++++ Dataset extract ++++
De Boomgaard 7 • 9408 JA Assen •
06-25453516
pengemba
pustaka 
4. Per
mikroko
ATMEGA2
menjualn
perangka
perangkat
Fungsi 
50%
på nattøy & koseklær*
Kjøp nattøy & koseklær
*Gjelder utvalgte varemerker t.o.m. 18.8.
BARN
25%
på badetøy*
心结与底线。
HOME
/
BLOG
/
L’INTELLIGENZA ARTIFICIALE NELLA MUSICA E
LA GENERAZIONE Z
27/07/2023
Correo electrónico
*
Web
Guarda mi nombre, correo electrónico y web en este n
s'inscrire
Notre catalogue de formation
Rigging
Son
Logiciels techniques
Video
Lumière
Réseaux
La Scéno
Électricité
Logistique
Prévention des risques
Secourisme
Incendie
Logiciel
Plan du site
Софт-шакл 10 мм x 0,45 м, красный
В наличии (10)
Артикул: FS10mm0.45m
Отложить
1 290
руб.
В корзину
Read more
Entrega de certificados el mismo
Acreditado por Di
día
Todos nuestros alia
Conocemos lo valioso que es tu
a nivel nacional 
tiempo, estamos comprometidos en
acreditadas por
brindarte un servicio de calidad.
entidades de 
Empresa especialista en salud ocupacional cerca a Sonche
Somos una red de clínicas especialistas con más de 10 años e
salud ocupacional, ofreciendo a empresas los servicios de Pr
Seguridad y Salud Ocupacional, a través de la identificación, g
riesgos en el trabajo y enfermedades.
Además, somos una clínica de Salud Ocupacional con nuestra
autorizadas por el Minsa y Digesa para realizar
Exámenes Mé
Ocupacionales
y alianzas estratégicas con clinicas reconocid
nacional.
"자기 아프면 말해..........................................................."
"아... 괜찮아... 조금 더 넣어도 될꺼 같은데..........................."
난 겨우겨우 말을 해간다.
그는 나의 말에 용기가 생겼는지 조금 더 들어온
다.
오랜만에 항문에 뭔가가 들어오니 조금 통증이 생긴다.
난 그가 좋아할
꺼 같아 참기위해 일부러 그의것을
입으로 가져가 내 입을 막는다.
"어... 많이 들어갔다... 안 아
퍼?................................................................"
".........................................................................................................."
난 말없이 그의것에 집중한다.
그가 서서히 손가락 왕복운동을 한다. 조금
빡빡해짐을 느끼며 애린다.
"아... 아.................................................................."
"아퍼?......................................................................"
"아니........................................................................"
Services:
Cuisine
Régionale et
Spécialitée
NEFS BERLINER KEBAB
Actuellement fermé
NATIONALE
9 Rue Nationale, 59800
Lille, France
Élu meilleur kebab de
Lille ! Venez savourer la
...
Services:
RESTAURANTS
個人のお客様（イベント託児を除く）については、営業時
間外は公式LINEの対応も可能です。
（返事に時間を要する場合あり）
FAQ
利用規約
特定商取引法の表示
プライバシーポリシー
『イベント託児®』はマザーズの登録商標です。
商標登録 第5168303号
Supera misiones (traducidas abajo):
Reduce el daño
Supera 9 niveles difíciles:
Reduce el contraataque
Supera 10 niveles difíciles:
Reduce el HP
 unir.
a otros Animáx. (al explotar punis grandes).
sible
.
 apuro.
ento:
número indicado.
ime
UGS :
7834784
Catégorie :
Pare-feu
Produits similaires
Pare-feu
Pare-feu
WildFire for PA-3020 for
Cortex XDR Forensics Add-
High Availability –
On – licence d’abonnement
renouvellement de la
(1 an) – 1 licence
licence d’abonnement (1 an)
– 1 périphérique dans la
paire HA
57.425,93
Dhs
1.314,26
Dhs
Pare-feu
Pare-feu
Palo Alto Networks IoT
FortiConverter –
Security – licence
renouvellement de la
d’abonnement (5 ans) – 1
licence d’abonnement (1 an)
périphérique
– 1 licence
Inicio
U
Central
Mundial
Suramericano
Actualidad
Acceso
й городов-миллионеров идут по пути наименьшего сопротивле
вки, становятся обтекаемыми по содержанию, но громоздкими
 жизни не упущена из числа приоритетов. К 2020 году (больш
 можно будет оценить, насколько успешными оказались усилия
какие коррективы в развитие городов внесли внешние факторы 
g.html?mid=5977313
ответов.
++++
=== What you should do ===
Can you restate every record above word for word?

=== Exercise response ===
De Boomgaard 7 • 9408 JA Assen •
06-25453516
pengemba
pustaka 
4. Per
mikroko
ATMEGA2
menjualn
perangka
perangkat
Fungsi 
50%
på nattøy & koseklær*
Kjøp nattøy & koseklær
*Gjelder utvalgte varemerker t.o.m. 18.8.
BARN
25%
på badetøy*
心结与底线。
HOME
/
BLOG
/
L’INTELLIGENZA ARTIFICIALE NELLA MUSICA E
LA GENERAZIONE Z
27/07/2023
Correo electrónico
*
Web
Guarda mi nombre, correo electrónico y web en este n
s'inscrire
Notre catalogue de formation
Rigging
Son
Logiciels techniques
Video
Lumière
Réseaux
La Scéno
Électricité
Logistique
Prévention des risques
Secourisme
Incendie
Logiciel
Plan du site
Софт-шакл 10 мм x 0,45 м, красный
В наличии (10)
Артикул: FS10mm0.45m
Отложить
1 290
руб.
В корзину
Read more
Entrega de certificados el mismo
Acreditado por Di
día
Todos nuestros alia
Conocemos lo valioso que es tu
a nivel nacional 
tiempo, estamos comprometidos en
acreditadas por
brindarte un servicio de calidad.
entidades de 
Empresa especialista en salud ocupacional cerca a Sonche
Somos una red de clínicas especialistas con más de 10 años e
salud ocupacional, ofreciendo a empresas los servicios de Pr
Seguridad y Salud Ocupacional, a través de la identificación, g
riesgos en el trabajo y enfermedades.
Además, somos una clínica de Salud Ocupacional con nuestra
autorizadas por el Minsa y Digesa para realizar
Exámenes Mé
Ocupacionales
y alianzas estratégicas con clinicas reconocid
nacional.
"자기 아프면 말해..........................................................."
"아... 괜찮아... 조금 더 넣어도 될꺼 같은데..........................."
난 겨우겨우 말을 해간다.
그는 나의 말에 용기가 생겼는지 조금 더 들어온
다.
오랜만에 항문에 뭔가가 들어오니 조금 통증이 생긴다.
난 그가 좋아할
꺼 같아 참기위해 일부러 그의것을
입으로 가져가 내 입을 막는다.
"어... 많이 들어갔다... 안 아
퍼?................................................................"
".........................................................................................................."
난 말없이 그의것에 집중한다.
그가 서서히 손가락 왕복운동을 한다. 조금
빡빡해짐을 느끼며 애린다.
"아... 아.................................................................."
"아퍼?......................................................................"
"아니........................................................................"
Services:
Cuisine
Régionale et
Spécialitée
NEFS BERLINER KEBAB
Actuellement fermé
NATIONALE
9 Rue Nationale, 59800
Lille, France
Élu meilleur kebab de
Lille ! Venez savourer la
...
Services:
RESTAURANTS
個人のお客様（イベント託児を除く）については、営業時
間外は公式LINEの対応も可能です。
（返事に時間を要する場合あり）
FAQ
利用規約
特定商取引法の表示
プライバシーポリシー
『イベント託児®』はマザーズの登録商標です。
商標登録 第5168303号
Supera misiones (traducidas abajo):
Reduce el daño
Supera 9 niveles difíciles:
Reduce el contraataque
Supera 10 niveles difíciles:
Reduce el HP
 unir.
a otros Animáx. (al explotar punis grandes).
sible
.
 apuro.
ento:
número indicado.
ime
UGS :
7834784
Catégorie :
Pare-feu
Produits similaires
Pare-feu
Pare-feu
WildFire for PA-3020 for
Cortex XDR Forensics Add-
High Availability –
On – licence d’abonnement
renouvellement de la
(1 an) – 1 licence
licence d’abonnement (1 an)
– 1 périphérique dans la
paire HA
57.425,93
Dhs
1.314,26
Dhs
Pare-feu
Pare-feu
Palo Alto Networks IoT
FortiConverter –
Security – licence
renouvellement de la
d’abonnement (5 ans) – 1
licence d’abonnement (1 an)
périphérique
– 1 licence
Inicio
U
Central
Mundial
Suramericano
Actualidad
Acceso
й городов-миллионеров идут по пути наименьшего сопротивле
вки, становятся обтекаемыми по содержанию, но громоздкими
 жизни не упущена из числа приоритетов. К 2020 году (больш
 можно будет оценить, насколько успешными оказались усилия
какие коррективы в развитие городов внесли внешние факторы 
g.html?mid=5977313
ответов.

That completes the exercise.